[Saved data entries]
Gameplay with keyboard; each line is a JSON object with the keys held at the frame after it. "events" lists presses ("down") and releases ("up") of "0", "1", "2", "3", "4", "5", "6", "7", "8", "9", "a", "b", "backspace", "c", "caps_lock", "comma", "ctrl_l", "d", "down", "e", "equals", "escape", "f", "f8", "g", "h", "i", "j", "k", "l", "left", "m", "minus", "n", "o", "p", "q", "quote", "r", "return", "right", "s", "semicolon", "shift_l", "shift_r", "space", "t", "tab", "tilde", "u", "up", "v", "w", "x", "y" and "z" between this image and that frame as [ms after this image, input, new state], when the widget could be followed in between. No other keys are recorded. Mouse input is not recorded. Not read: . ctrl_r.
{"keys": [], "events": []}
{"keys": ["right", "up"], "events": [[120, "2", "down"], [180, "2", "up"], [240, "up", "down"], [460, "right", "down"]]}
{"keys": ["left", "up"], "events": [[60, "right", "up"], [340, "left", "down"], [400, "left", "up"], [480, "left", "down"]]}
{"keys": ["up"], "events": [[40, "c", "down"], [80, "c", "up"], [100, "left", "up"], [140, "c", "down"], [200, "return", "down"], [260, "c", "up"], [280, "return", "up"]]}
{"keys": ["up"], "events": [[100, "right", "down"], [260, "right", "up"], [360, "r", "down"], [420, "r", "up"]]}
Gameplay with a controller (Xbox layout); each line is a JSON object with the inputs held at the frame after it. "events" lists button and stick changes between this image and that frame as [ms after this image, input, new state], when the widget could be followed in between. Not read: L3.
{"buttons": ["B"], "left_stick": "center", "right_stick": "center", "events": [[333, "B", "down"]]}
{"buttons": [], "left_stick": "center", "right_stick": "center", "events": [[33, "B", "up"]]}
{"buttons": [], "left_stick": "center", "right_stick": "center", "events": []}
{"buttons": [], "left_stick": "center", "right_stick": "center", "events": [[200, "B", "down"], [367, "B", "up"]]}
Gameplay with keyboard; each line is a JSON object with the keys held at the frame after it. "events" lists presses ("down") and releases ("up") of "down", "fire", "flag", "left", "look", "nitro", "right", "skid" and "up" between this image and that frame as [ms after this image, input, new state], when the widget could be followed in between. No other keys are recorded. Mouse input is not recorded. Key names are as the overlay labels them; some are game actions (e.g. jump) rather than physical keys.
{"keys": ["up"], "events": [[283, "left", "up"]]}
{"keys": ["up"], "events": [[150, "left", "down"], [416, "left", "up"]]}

WHAT YOU WILL DO -
From the entries above, return each line with the word "read" in it.

RESPONSE AREA -
Gameplay with keyboard; each line is a JSON object with the keys held at the frame after it. "events" lists presses ("down") and releases ("up") of "0", "1", "2", "3", "4", "5", "6", "7", "8", "9", "a", "b", "backspace", "c", "caps_lock", "comma", "ctrl_l", "d", "down", "e", "equals", "escape", "f", "f8", "g", "h", "i", "j", "k", "l", "left", "m", "minus", "n", "o", "p", "q", "quote", "r", "return", "right", "s", "semicolon", "shift_l", "shift_r", "space", "t", "tab", "tilde", "u", "up", "v", "w", "x", "y" and "z" between this image and that frame as [ms after this image, input, new state], when the widget could be followed in between. No other keys are recorded. Mouse input is not recorded. Not read: . ctrl_r.
Gameplay with a controller (Xbox layout); each line is a JSON object with the inputs held at the frame after it. "events" lists button and stick changes between this image and that frame as [ms after this image, input, new state], when the widget could be followed in between. Not read: L3.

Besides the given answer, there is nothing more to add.